Gwladys Ethel Gwendolen Eugénie Sutherst (1884 – 1959), after 1905 Gwladys, Marchioness Townshend, was a British writer. In addition to writing novels, poems, and plays, she was probably "the first peeress to write for the cinema." She also served a term as Mayor of King's Lynn. The details of her marriage and finances were often aired in the courtroom and in newspapers.

==Early life==
Gwladys Sutherst was the daughter of Thomas Sutherst, a barrister.

==Career==
Gwladys Sutherst Townshend was credited as the scenarist on eight silent films, all of them now lost, made by the Clarendon studio, all of them made in 1913, 1914, or 1915, all starring Dorothy Bellew and directed by Wilfred Noy. Titles included The Convent Gate, The House of Mystery, and A Strong Man's Love. She claimed to be "the first peeress to write for the cinema."

Her play Sir John and the Compriere was produced in 1914, in London. She co-edited a fiction collection, True Ghost Stories (1936). Her autobiography, It Was, and It Wasn't, was published in 1937. Other books by Townshend included a book of poems, In the King's Garden (1906), and a novel, The Widening Circle (1920).

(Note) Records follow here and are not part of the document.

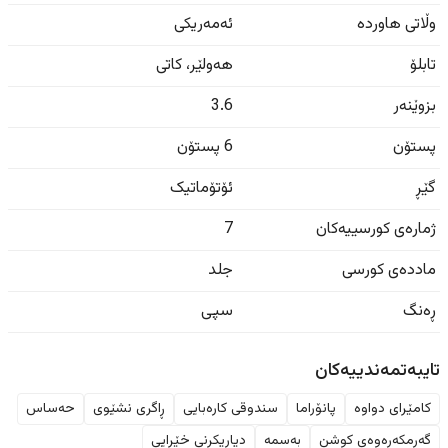
وڵاتی هاوردە
ئەمەریکی
تابلۆ
هەولێر
،
کاتی
بزوێنەر
3.6
پستۆن
6 پستۆن
گێڕ
ئۆتۆماتیک
ژمارەی کورسییەکان
7
ماددەی کورسی
جلد
ڕەنگ
سپی
تایبەتمەندییەکان
کامێرای دواوە
پانۆراما
سندوقی کارەبایی
ڕاگری نشێوی
حەساس
گەرمکەرەوەی کوشن
بەسمە
دیاریکرنی خێرایی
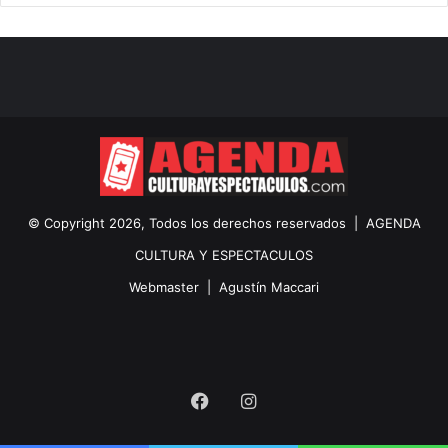
© Copyright 2026, Todos los derechos reservados |
AGENDA
CULTURA Y ESPECTACULOS
Webmaster |
Agustín Maccari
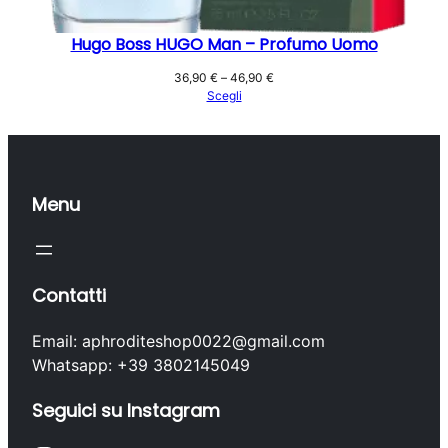
Hugo Boss HUGO Man – Profumo Uomo
Fascia
36,90
€
–
46,90
€
di
Scegli
prezzo:
da
36,90 €
a
46,90 €
Menu
Contatti
Email: aphroditeshop0022@gmail.com
Whatsapp: +39 3802145049
Seguici su Instagram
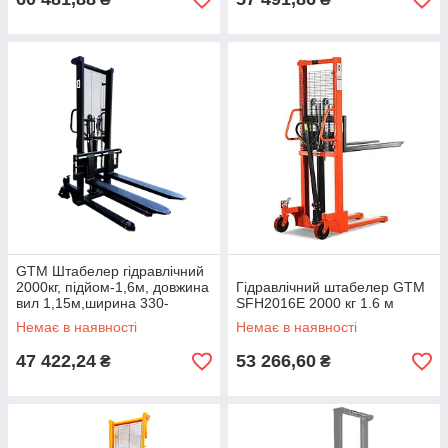
GTM Штабелер гідравлічний
2000кг, підйом-1,6м, довжина
Гідравлічний штабелер GTM
вил 1,15м,ширина 330-
SFH2016E 2000 кг 1.6 м
850мм, колір - чорний
Немає в наявності
Немає в наявності
47 422,24
53 266,60
₴
₴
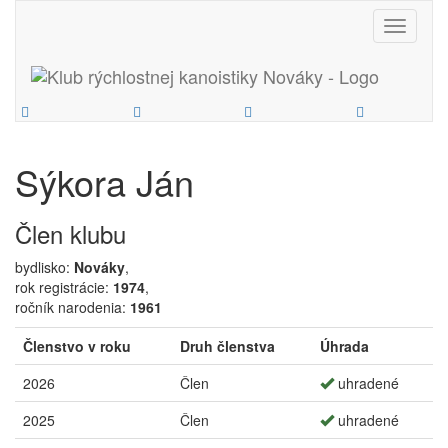
Toggle
navigati
Sýkora Ján
Člen klubu
bydlisko:
Nováky
,
rok registrácie:
1974
,
ročník narodenia:
1961
Členstvo v roku
Druh členstva
Úhrada
2026
Člen
uhradené
2025
Člen
uhradené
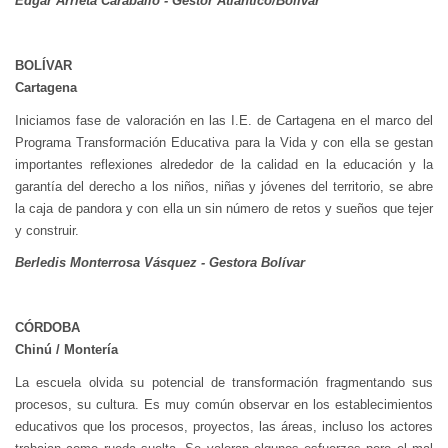
Edgar Arrieta Caraballo - Gestor Atlántico/Bolívar
BOLÍVAR
Cartagena
Iniciamos fase de valoración en las I.E. de Cartagena en el marco del
Programa Transformación Educativa para la Vida y con ella se gestan
importantes reflexiones alrededor de la calidad en la educación y la
garantía del derecho a los niños, niñas y jóvenes del territorio, se abre
la caja de pandora y con ella un sin número de retos y sueños que tejer
y construir.
Berledis Monterrosa Vásquez - Gestora Bolívar
CÓRDOBA
Chinú / Montería
La escuela olvida su potencial de transformación fragmentando sus
procesos, su cultura. Es muy común observar en los establecimientos
educativos que los procesos, proyectos, las áreas, incluso los actores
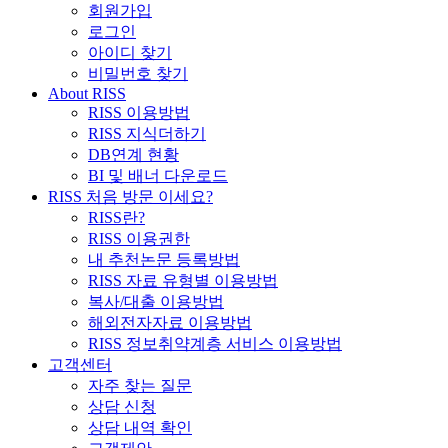
회원가입
로그인
아이디 찾기
비밀번호 찾기
About RISS
RISS 이용방법
RISS 지식더하기
DB연계 현황
BI 및 배너 다운로드
RISS 처음 방문 이세요?
RISS란?
RISS 이용권한
내 추천논문 등록방법
RISS 자료 유형별 이용방법
복사/대출 이용방법
해외전자자료 이용방법
RISS 정보취약계층 서비스 이용방법
고객센터
자주 찾는 질문
상담 신청
상담 내역 확인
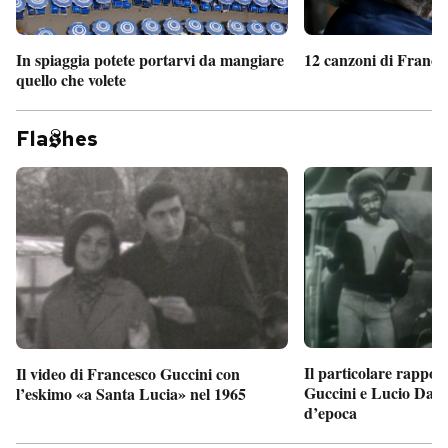
In spiaggia potete portarvi da mangiare
12 canzoni di France
quello che volete
Fla
hes
Il particolare rappor
Il video di Francesco Guccini con
Guccini e Lucio Dalla
l’eskimo «a Santa Lucia» nel 1965
d’epoca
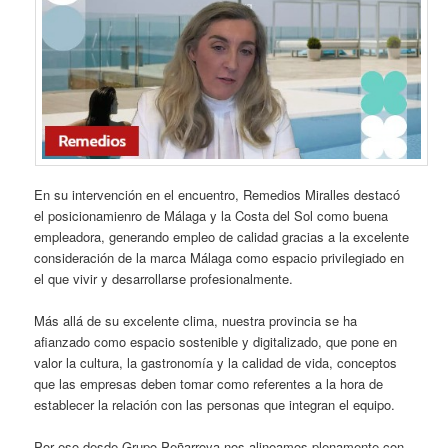
En su intervención en el encuentro, Remedios Miralles destacó
el posicionamienro de Málaga y la Costa del Sol como buena
empleadora, generando empleo de calidad gracias a la excelente
consideración de la marca Málaga como espacio privilegiado en
el que vivir y desarrollarse profesionalmente.
Más allá de su excelente clima, nuestra provincia se ha
afianzado como espacio sostenible y digitalizado, que pone en
valor la cultura, la gastronomía y la calidad de vida, conceptos
que las empresas deben tomar como referentes a la hora de
establecer la relación con las personas que integran el equipo.
Por eso desde Grupo Peñarroya nos alineamos plenamente con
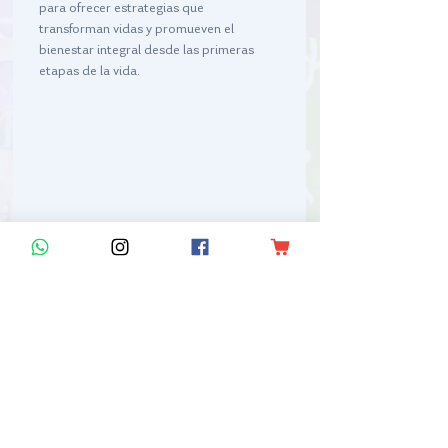
para ofrecer estrategias que 
transforman vidas y promueven el 
bienestar integral desde las primeras 
etapas de la vida.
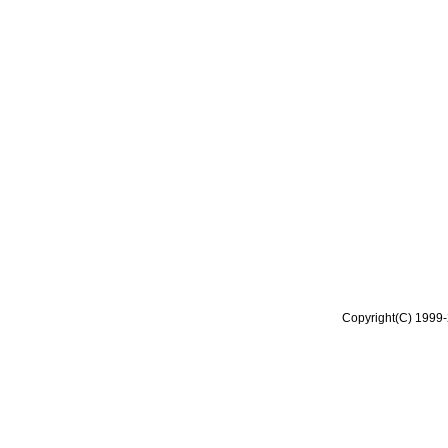
Copyright(C) 1999-2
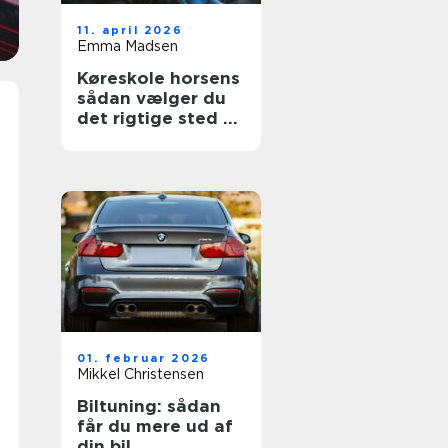
11. april 2026
Emma Madsen
Køreskole horsens
sådan vælger du
det rigtige sted til
dit kørekort
01. februar 2026
Mikkel Christensen
Biltuning: sådan
får du mere ud af
din bil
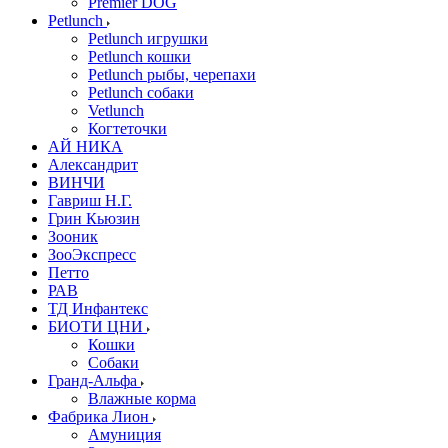
Premier DOG
Petlunch
Petlunch игрушки
Petlunch кошки
Petlunch рыбы, черепахи
Petlunch собаки
Vetlunch
Когтеточки
АЙ НИКА
Александрит
ВИНЧИ
Гавриш Н.Г.
Грин Кьюзин
Зооник
ЗооЭкспресс
Петто
РАВ
ТД Инфантекс
БИОТИ ЦНИ
Кошки
Собаки
Гранд-Альфа
Влажные корма
Фабрика Лион
Амуниция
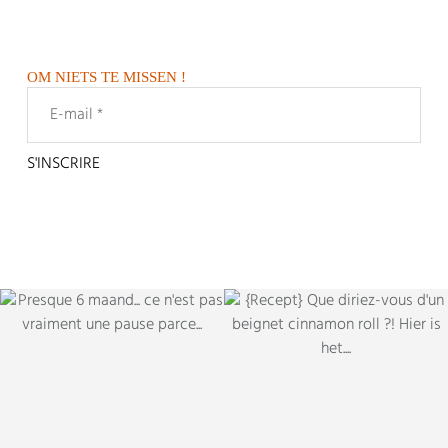
OM NIETS TE MISSEN !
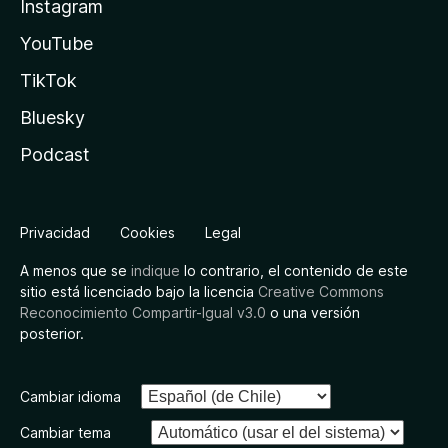
Instagram
YouTube
TikTok
Bluesky
Podcast
Privacidad
Cookies
Legal
A menos que se
indique
lo contrario, el contenido de este
sitio está licenciado bajo la licencia
Creative Commons
Reconocimiento Compartir-Igual v3.0
o una versión
posterior.
Cambiar idioma
Cambiar tema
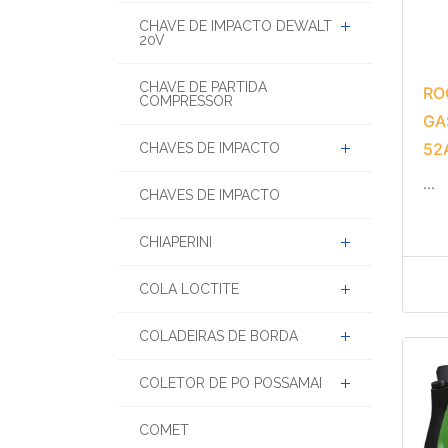
CHAVE DE IMPACTO
CHAVE DE IMPACTO DEWALT
20V
CHAVE DE PARTIDA
RO
COMPRESSOR
GA
52
CHAVES DE IMPACTO
...
CHAVES DE IMPACTO
CHIAPERINI
COLA LOCTITE
COLADEIRAS DE BORDA
COLETOR DE PO POSSAMAI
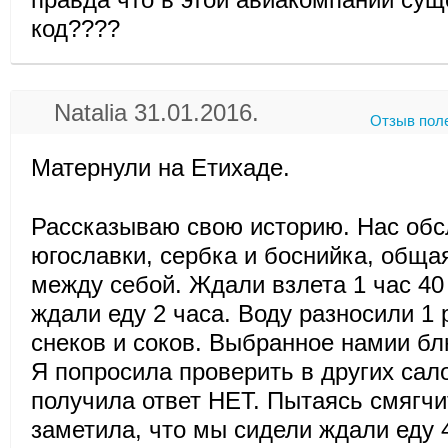
код????
Natalia 31.01.2016.
Отзыв пол
Матернули на Етихаде.
Рассказываю свою историю. Нас обс
югославки, сербка и боснийка, обща
между себой. Ждали взлета 1 час 40
ждали еду 2 часа. Воду разносили 1 
снеков и соков. Выбранное намии бл
Я попросила проверить в других сало
получила ответ НЕТ. Пытаясь смягчи
заметила, что мы сидели ждали еду 4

In 1928 she was elected to a term as Mayor of King's Lynn, though she opposed the idea of women as lawmakers. "As Mayor I give two banquets a year, a reception to the townspeople, open bazars, lay cornerstones, and represent the town at all affairs," she explained to an American reporter. In that role, she travelled to the United States in 1929, to help the city of Lynn, Massachusetts, celebrate its tercentenary.

==Personal life==
Gwladys Sutherst married twice. In 1905 she married John Townshend, 6th Marquess Townshend; their financial arrangements became the subject of scandal and lawsuits, when it was revealed that her father did not make an expected settlement on the couple. There were also concerns that her husband's mental status was unsound, and accusations that Gwladys was keeping him hidden even from his mother. The Townshends had two children, George and Elizabeth; given earlier scandals, the paternity of the Townshend children was also a matter of press speculation. Gwladys was widowed when John died in 1921. She remarried, to Bernard le Strange. She died in 1959, aged 75 years, in London.

The current Marquess Townshend, Charles Townshend, is her grandson. Music producer and sound engineer Cenzo Townshend is her great-grandson.